Sur le préjudice moral
Les époux [E], âgés et malades (pièces 17 et 18 des époux [E]), ont subi, du fait de la situation dans laquelle ils se trouvent depuis la vente (maison présentant d'importants problèmes d'humidité et d'eau en sous-sol), un préjudice d'ordre moral qui peut justement être évalué à la somme de 6 000 euros.
Sur les demandes accessoires
Eu égard à l'issue du litige, le jugement sera infirmé, sauf concernant les frais de l'expertise du cabinet Ferri-Cabeo, dont la nécessité n'est pas démontrée.
Monsieur [I] [H] et la SARL Gaillard Immobilier seront condamnés in solidum au paiement de la somme de 3 000 euros en application des dispositions de l'article 700 du code de procédure civile et aux entiers dépens de première instance et d'appel, en ce compris les frais de l'expertise judiciaire.
Sur les condamnations
Monsieur [I] [H] et la SARL Gaillard Immobilier ayant tous deux concouru au dommage par leurs fautes, ils seront condamnés in solidum aux sommes ci-dessus, à l'exception de la somme due au titre du préjudice fiscal, qui sera à la charge exclusive de monsieur [I] [H], la demande à ce titre étant exclusivement dirigée contre ce dernier.

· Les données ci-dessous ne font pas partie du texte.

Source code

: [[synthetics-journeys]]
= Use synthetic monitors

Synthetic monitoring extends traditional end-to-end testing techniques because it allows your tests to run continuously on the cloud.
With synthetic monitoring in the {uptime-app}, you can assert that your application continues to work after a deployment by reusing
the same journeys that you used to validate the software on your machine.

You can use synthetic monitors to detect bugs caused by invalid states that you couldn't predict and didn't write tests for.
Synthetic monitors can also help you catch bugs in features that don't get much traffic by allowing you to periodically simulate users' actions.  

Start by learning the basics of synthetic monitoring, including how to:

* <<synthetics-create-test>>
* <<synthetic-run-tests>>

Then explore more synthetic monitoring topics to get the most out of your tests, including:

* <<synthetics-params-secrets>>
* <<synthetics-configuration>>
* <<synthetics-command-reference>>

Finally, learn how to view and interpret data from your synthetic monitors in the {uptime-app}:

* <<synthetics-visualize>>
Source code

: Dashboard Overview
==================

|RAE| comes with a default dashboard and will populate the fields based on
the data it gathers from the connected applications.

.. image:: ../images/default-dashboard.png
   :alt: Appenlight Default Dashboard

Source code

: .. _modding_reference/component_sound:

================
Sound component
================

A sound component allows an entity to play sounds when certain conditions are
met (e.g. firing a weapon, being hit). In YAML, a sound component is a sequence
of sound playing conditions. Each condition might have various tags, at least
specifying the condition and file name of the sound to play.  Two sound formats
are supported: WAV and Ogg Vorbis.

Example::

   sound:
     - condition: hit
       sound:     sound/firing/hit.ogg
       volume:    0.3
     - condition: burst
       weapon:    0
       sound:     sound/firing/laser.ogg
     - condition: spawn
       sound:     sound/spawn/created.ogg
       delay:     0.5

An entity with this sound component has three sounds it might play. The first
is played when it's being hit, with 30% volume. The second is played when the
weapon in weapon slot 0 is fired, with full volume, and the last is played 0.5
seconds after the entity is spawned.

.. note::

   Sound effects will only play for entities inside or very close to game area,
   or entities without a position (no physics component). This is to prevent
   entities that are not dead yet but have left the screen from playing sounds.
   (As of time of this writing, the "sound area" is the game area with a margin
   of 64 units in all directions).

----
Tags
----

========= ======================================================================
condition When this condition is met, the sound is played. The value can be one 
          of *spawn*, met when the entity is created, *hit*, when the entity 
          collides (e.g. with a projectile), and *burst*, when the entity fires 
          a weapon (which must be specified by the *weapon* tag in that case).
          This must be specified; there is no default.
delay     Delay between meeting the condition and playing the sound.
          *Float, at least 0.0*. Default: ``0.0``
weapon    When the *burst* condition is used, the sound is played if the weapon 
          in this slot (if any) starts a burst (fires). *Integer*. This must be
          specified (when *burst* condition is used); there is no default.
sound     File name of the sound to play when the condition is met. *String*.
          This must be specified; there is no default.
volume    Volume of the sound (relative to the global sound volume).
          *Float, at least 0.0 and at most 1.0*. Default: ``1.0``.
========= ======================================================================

Eu égard à l'étendue des fautes de chacun, monsieur [I] [H] ayant eu une connaissance particulièrement aïgüe des désordres du fait de travaux qu'il a lui même effectués, et qui ont eu pour effet de masquer en partie le désordre lié à l'humidité, il sera dit que monsieur [I] [H] devra garantir la SARL Gaillard Immobilier à hauteur de 80 % des condamnations prononcées.
PAR CES MOTIFS,
La cour,
Déclare irrecevable la demande en annulation de la vente ;
Ecarte la fin de non-recevoir tendant à voir dire et juger l'action des époux [E] prescrite ;
Infirme le jugement déféré sauf en ce qu'il a déclaré recevable l'action engagée par monsieur [K] [E] et madame [J] [E] à l'encontre de la SARL Gaillard Immobilier et rejeté la demande des époux [E] au titre de l'expertise du cabinet Ferri-Cabeo ;
Statuant des chefs infirmés,
Condamne in solidum monsieur [I] [H] et la SARL Gaillard immobilier à payer à monsieur [K] [E] et madame [J] [E] les sommes suivantes :
- préjudice matériel : 16 580,85 euros,
- préjudice de jouissance : 10 800 euros,
- préjudice moral : 6 000 euros ;
Condamne monsieur [I] [H] à payer à monsieur [K] [E] et madame [J] [E] la somme de 6 849 euros au titre du préjudice fiscal ;
Condamne in solidum monsieur [I] [H] et la SARL Gaillard immobilier à payer à monsieur [K] [E] et madame [J] [E] la somme de 3 000 euros en application des dispositions de l'article 700 du code de procédure civile ;
Condamne in solidum monsieur [I] [H] et la SARL Gaillard immobilier aux entiers dépens de première instance et d'appel, en ce compris les frais de l'expertise judiciaire ;
Dit que monsieur [I] [H] devra garantir la SARL Gaillard Immobilier à hauteur de 80 % des condamnations prononcées in solidum entre eux.